Executive Summary
Three Key Themes This Quarter

A Quarter That Confirmed What Many Had Suspected
Q2 2026 settled a debate that had been running in gambling HR circles since late 2024: AI adoption in the sector is now a workforce reduction mechanism, not a productivity multiplier. The evidence arrived in bulk. Gambling.com Group cut a quarter of its staff while openly describing an AI-first operating model. FanDuel conducted its third significant layoff round in twelve months. Penn Entertainment eliminated more than 75 roles across its digital division. Bragg Gaming went through two redundancy cycles and a shareholder-forced CEO removal, all within the same six-month period.
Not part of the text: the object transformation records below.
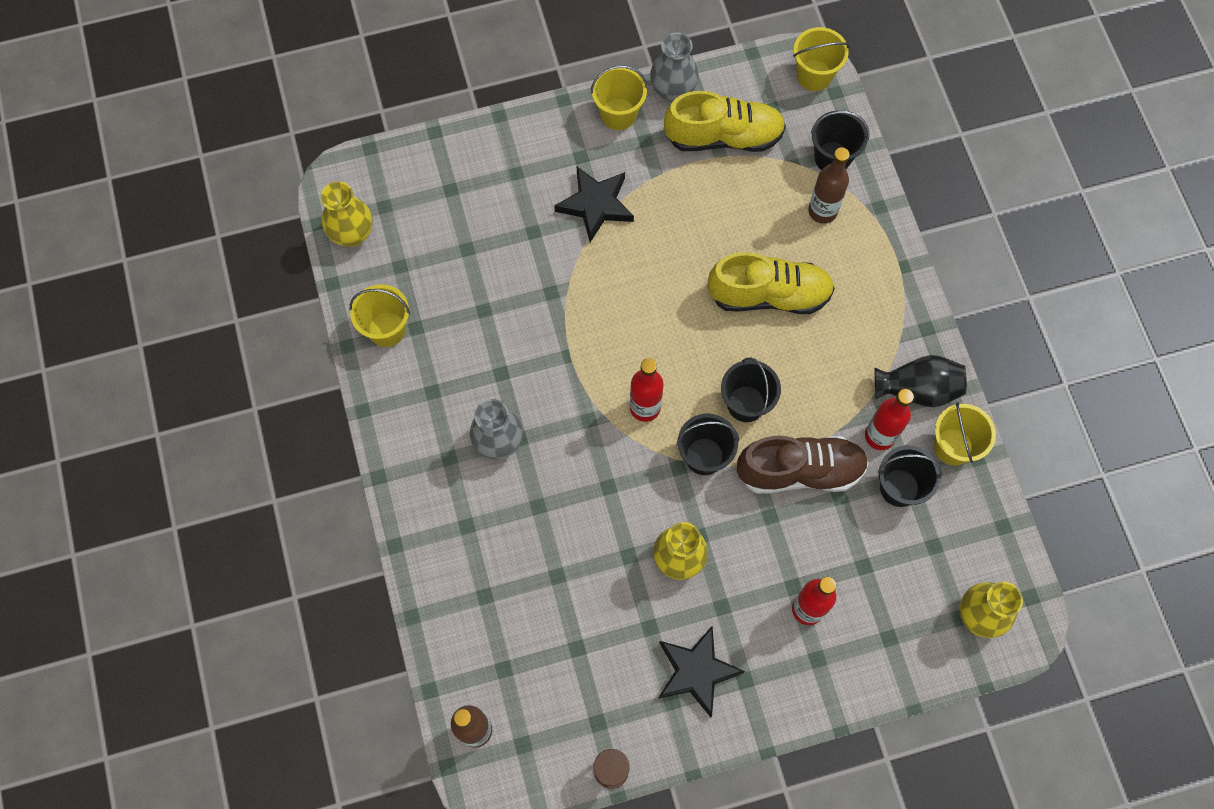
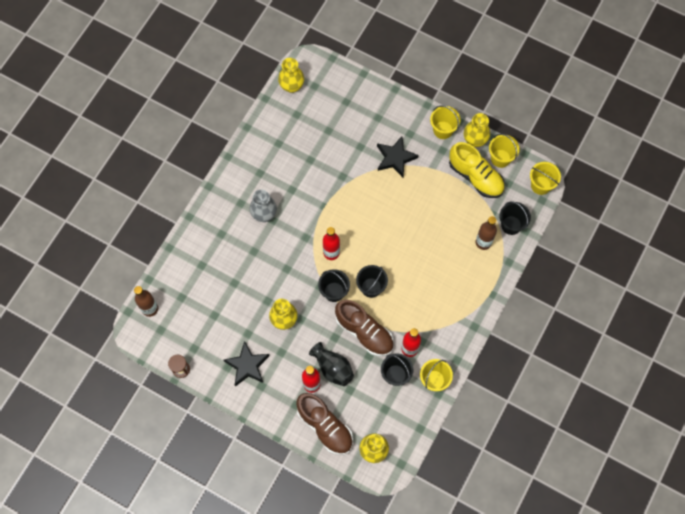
camera: 45 degrees right, 0 degrees up
yellow bucket [349,284,410,347] -> yellow bucket moved to [489,134,520,168]
grey vase [650,32,699,103] -> yellow vase [464,113,490,147]
yellow shoe [708,252,835,314] -> none
black vase [875,355,967,407] -> black vase moved to [309,342,354,386]
none -> brown shoe [296,393,353,455]

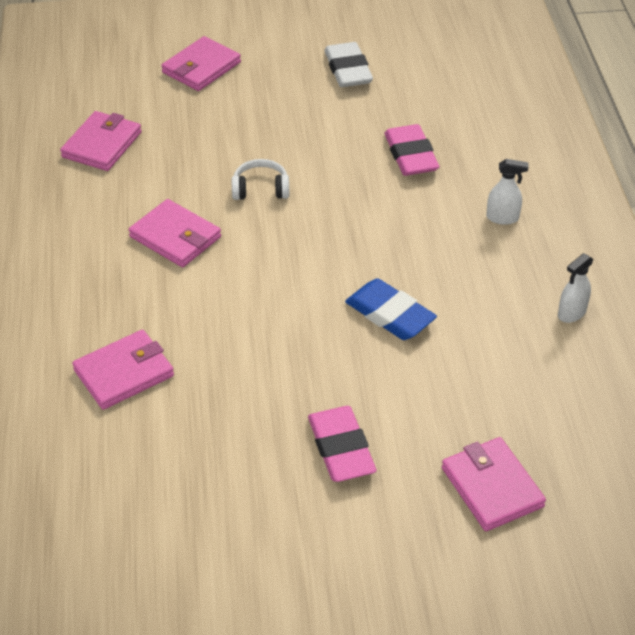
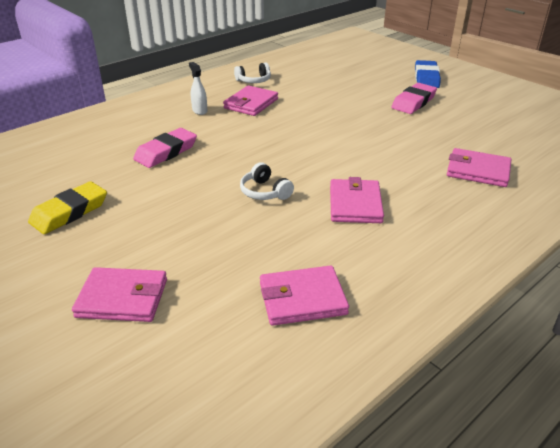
camera: 125 degrees left, 10 degrees down
white eraser [324,42,373,87] -> yellow eraser [28,181,107,234]
blue eraser [345,278,437,340] -> blue eraser moved to [415,60,441,88]
pink wallet [442,437,546,531] -> pink wallet moved to [223,85,278,116]
white spray bottle [558,253,594,323] -> white headphones [234,62,271,83]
IGT shed 700 positions from a combined post-merger entity less than a year after the Apollo acquisition closed.
These are not isolated restructurings reflecting individual business failures. The pattern across Q2 is of an industry recalibrating simultaneously, compressing headcount while revenue in several operators remained flat or positive. The break between revenue performance and headcount growth has arrived. It will not reverse quickly.
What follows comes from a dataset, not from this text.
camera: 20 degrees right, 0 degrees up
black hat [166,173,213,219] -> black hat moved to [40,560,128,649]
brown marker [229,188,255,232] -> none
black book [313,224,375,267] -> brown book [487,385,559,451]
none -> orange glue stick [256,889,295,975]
Alongside the workforce contraction, Q2 delivered an unusual concentration of senior leadership instability. The UK Gambling Commission lost its CEO. FanDuel lost its CEO. Bragg Gaming’s CEO failed a shareholder confidence vote. Rivalry Corp’s entire co-founder leadership group resigned simultaneously. The Betting and Gaming Council launched a new rotating chair model. Singapore completed a dual law enforcement overhaul of its regulatory leadership. Any one of these would be a notable quarter for HR intelligence. Together, they represent a sector whose leadership layer is under structural pressure from multiple directions at once.